Aber echte Fans erleben ihren Verein wie eine große Familie. Dabei ist es in einem Verein nicht so, dass sich alle Fans gegenseitig toll fänden. Nein, da gibt es massive Reibereien, etwa zwischen weltoffenen und rechtslastigen Fans. Und wenn die aufeinander prallen, dann knallt es – wie in der Familie ja auch. Dabei hält man allerdings viel aus, bevor es zu einem endgültigen Bruch kommt. Denn die Familie – oder auch den Verein – gibt man nicht leichtfertig auf. Zu wichtig und zu schön ist es, darin eingebettet zu sein. In der großen Gemeinschaft des Stadions erlebt man die Höhen und Tiefen des Spieles. Und gemeinsam singt man von der Hoffnung, nie allein zu sein.
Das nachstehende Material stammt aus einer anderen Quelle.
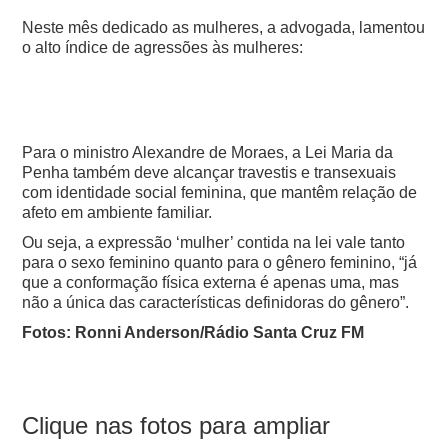
Neste mês dedicado as mulheres, a advogada, lamentou
o alto índice de agressões às mulheres:
Para o ministro Alexandre de Moraes, a Lei Maria da
Penha também deve alcançar travestis e transexuais
com identidade social feminina, que mantêm relação de
afeto em ambiente familiar.
Ou seja, a expressão ‘mulher’ contida na lei vale tanto
para o sexo feminino quanto para o gênero feminino, “já
que a conformação física externa é apenas uma, mas
não a única das características definidoras do gênero”.
Fotos: Ronni Anderson/Rádio Santa Cruz FM
Clique nas fotos para ampliar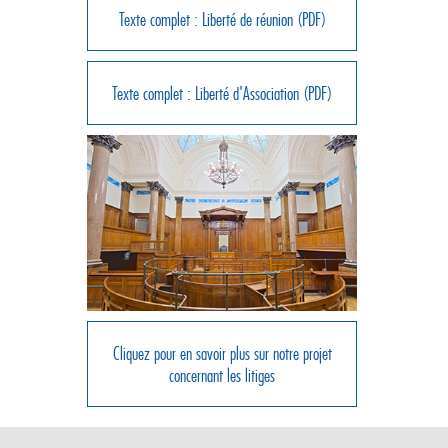
Texte complet : Liberté de réunion (PDF)
Texte complet : Liberté d'Association (PDF)
Cliquez pour en savoir plus sur notre projet
concernant les litiges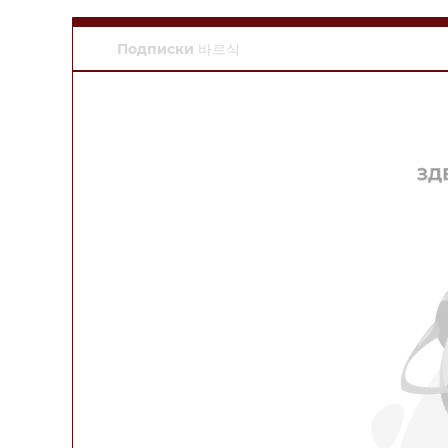
Подписки 바르식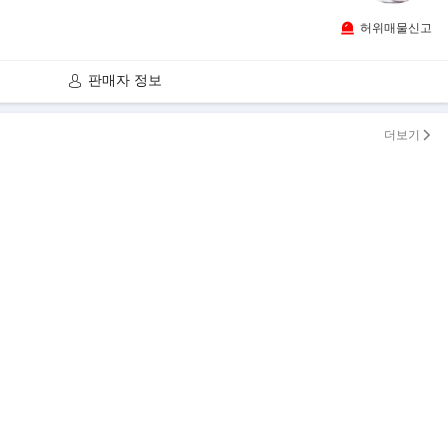
허위매물신고
판매자 정보
더보기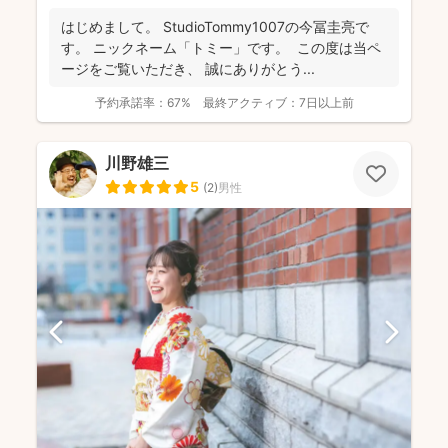
はじめまして。 StudioTommy1007の今冨圭亮で
す。 ニックネーム「トミー」です。 この度は当ペ
ージをご覧いただき、 誠にありがとう...
予約承諾率：
67%
最終アクティブ：
7日以上前
川野雄三
5
(
2
)
男性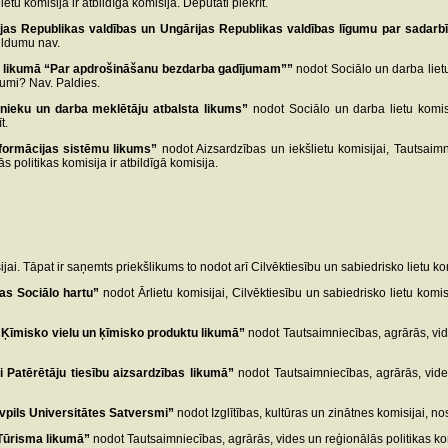
tu komisija ir atbildīgā komisija. Deputāti piekrīt.
ijas Republikas valdības un Ungārijas Republikas valdības līgumu par sadarbī
bildumu nav.
 likumā “Par apdrošināšanu bezdarba gadījumam””
nodot Sociālo un darba lietu
ldumi? Nav. Paldies.
nieku un darba meklētāju atbalsta likums”
nodot Sociālo un darba lietu komisi
t.
nformācijas sistēmu likums”
nodot Aizsardzības un iekšlietu komisijai, Tautsaimn
 politikas komisija ir atbildīgā komisija.
jai. Tāpat ir saņemts priekšlikums to nodot arī Cilvēktiesību un sabiedrisko lietu komi
as Sociālo hartu”
nodot Ārlietu komisijai, Cilvēktiesību un sabiedrisko lietu komisi
 Ķīmisko vielu un ķīmisko produktu likumā”
nodot Tautsaimniecības, agrārās, vides
i Patērētāju tiesību aizsardzības likumā”
nodot Tautsaimniecības, agrārās, vides 
pils Universitātes Satversmi”
nodot Izglītības, kultūras un zinātnes komisijai, nos
Tūrisma likumā”
nodot Tautsaimniecības, agrārās, vides un reģionālās politikas komi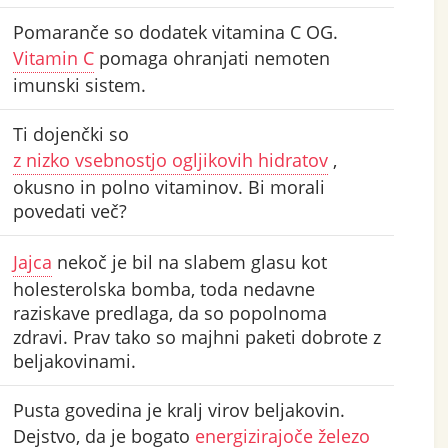
Pomaranče so dodatek vitamina C OG.
Vitamin C
pomaga ohranjati nemoten
imunski sistem.
Ti dojenčki so
z nizko vsebnostjo ogljikovih hidratov
,
okusno in polno vitaminov. Bi morali
povedati več?
Jajca
nekoč je bil na slabem glasu kot
holesterolska bomba, toda nedavne
raziskave predlaga, da so popolnoma
zdravi. Prav tako so majhni paketi dobrote z
beljakovinami.
Pusta govedina je kralj virov beljakovin.
Dejstvo, da je bogato
energizirajoče železo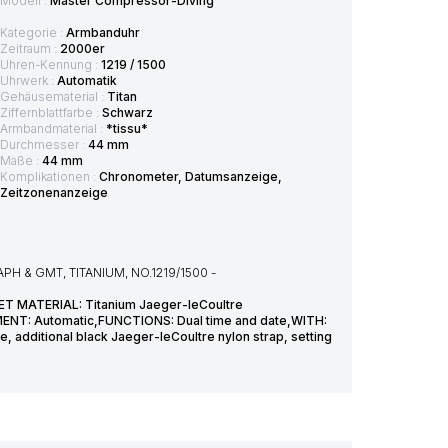
Modell :
Master Compressor-Diving
Kategorie :
Armbanduhr
Zeitraum :
2000er
Uhren-Kennung :
1219 / 1500
Uhrwerk :
Automatik
Gehäusematerial :
Titan
Ziffernblattfarbe :
Schwarz
Armbandmaterial :
*tissu*
Durchmesser :
44 mm
Maße :
44 mm
Komplikationen :
Chronometer, Datumsanzeige,
Zeitzonenanzeige
 & GMT, TITANIUM, NO.1219/1500 -
T MATERIAL: Titanium Jaeger-leCoultre
MENT: Automatic,FUNCTIONS: Dual time and date,WITH:
re, additional black Jaeger-leCoultre nylon strap, setting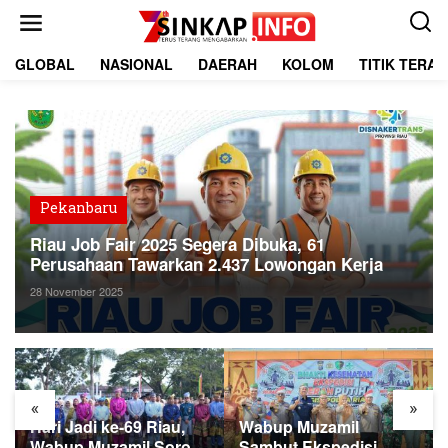
L
e
w
a
GLOBAL
NASIONAL
DAERAH
KOLOM
TITIK TERA
t
i
k
e
k
o
n
t
Pekanbaru
e
Riau Job Fair 2025 Segera Dibuka, 61
n
Perusahaan Tawarkan 2.437 Lowongan Kerja
28 November 2025
«
»
Hari Jadi ke-69 Riau,
Wabup Muzamil
Wabup Muzamil Soroti
Sambut Ekspedisi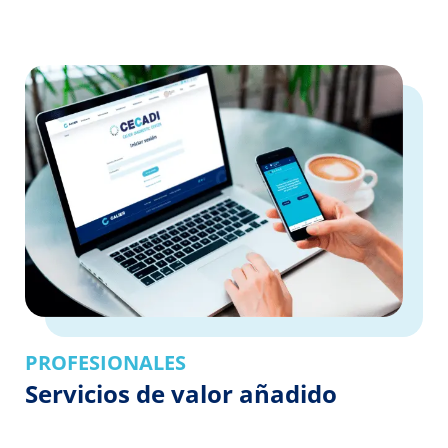
PROFESIONALES
Servicios de valor añadido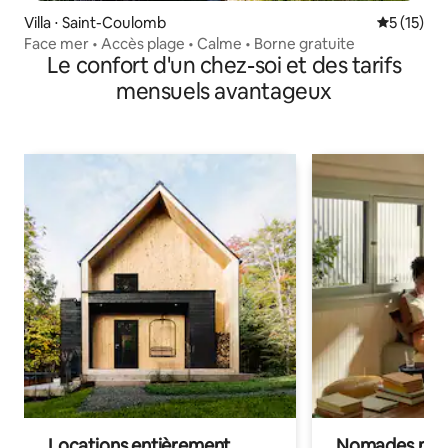
Villa ⋅ Saint-Coulomb
Évaluation
5 (15)
Face mer • Accès plage • Calme • Borne gratuite
Le confort d'un chez-soi et des tarifs
mensuels avantageux
Locations entièrement
Nomades num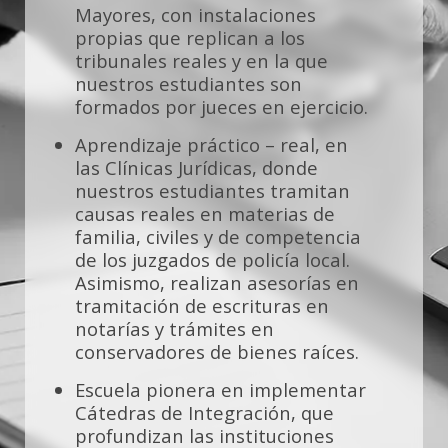
Mayores, con instalaciones
propias que replican a los
tribunales reales y en la que
nuestros estudiantes son
formados por jueces en ejercicio.
Aprendizaje práctico – real, en
las Clínicas Jurídicas, donde
nuestros estudiantes tramitan
causas reales en materias de
familia, civiles y de competencia
de los juzgados de policía local.
Asimismo, realizan asesorías en
tramitación de escrituras en
notarías y trámites en
conservadores de bienes raíces.
Escuela pionera en implementar
Cátedras de Integración, que
profundizan las instituciones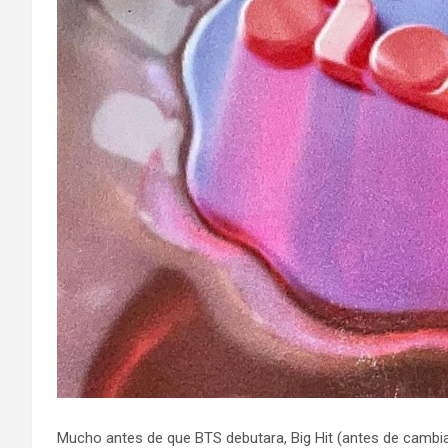
Mucho antes de que BTS debutara, Big Hit (antes de cambi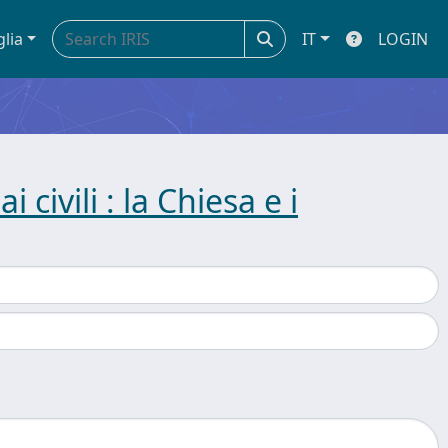
glia
IT
LOGIN
 civili : la Chiesa e i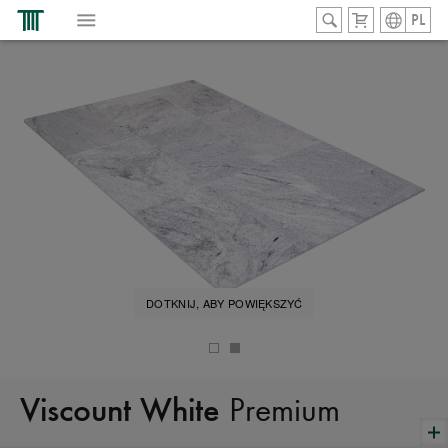
PL
DOTKNIJ, ABY POWIĘKSZYĆ
Premium
Viscount White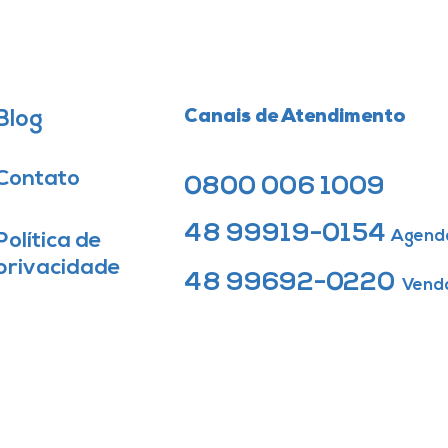
Blog
Canais de Atendimento
Contato
0800 006 1009
48 99919-0154
Agend
Política de
privacidade
48 99692-0220
Vend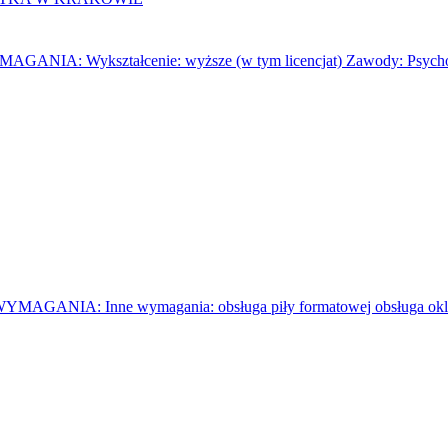
A: Wykształcenie: wyższe (w tym licencjat) Zawody: Psycholog
IA: Inne wymagania: obsługa piły formatowej obsługa okleiniark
Musik: “You’ll never walk alone“

Das sind starke Bilder – nicht nur für den Fußball, sondern für das ganze Leben. Besonders für Familien, denn davon handelt das Lied, vom Schicksal einer Familie in Not. Davon gibt es weltweit unzählige, nicht nur in den Kriegs- und Elendsregionen dieser Welt. Oder auf den gefährlichen Fluchtrouten von dort. Familien in Not gibt es auch in den besser geordneten Ländern. Auch in Hessen leiden Familien unter materieller oder seelischer Not. Was kann ihnen Mut machen, nicht aufzugeben, sondern weiterzugehen? Hoffentlich zunächst einmal die Familie selbst. Wenn sie beieinander ist, dann ist niemand ganz allein.

Und dann – hoffentlich – entfaltet auch das Versprechen Gottes seine Kraft: „Siehe ich bin bei alle Tage bis an der Welt Ende.“ Es ist das letzte Wort Jesu, überliefert ganz am Ende des Matthäus-Evangeliums. In diesem Jesus-Wort steckt eine Kraft. Sie kann einen hoffen lassen, wo es eigentlich keine Hoffnung mehr zu geben scheint. Auch dann gilt: Du gehst nicht allein durch dein Leben.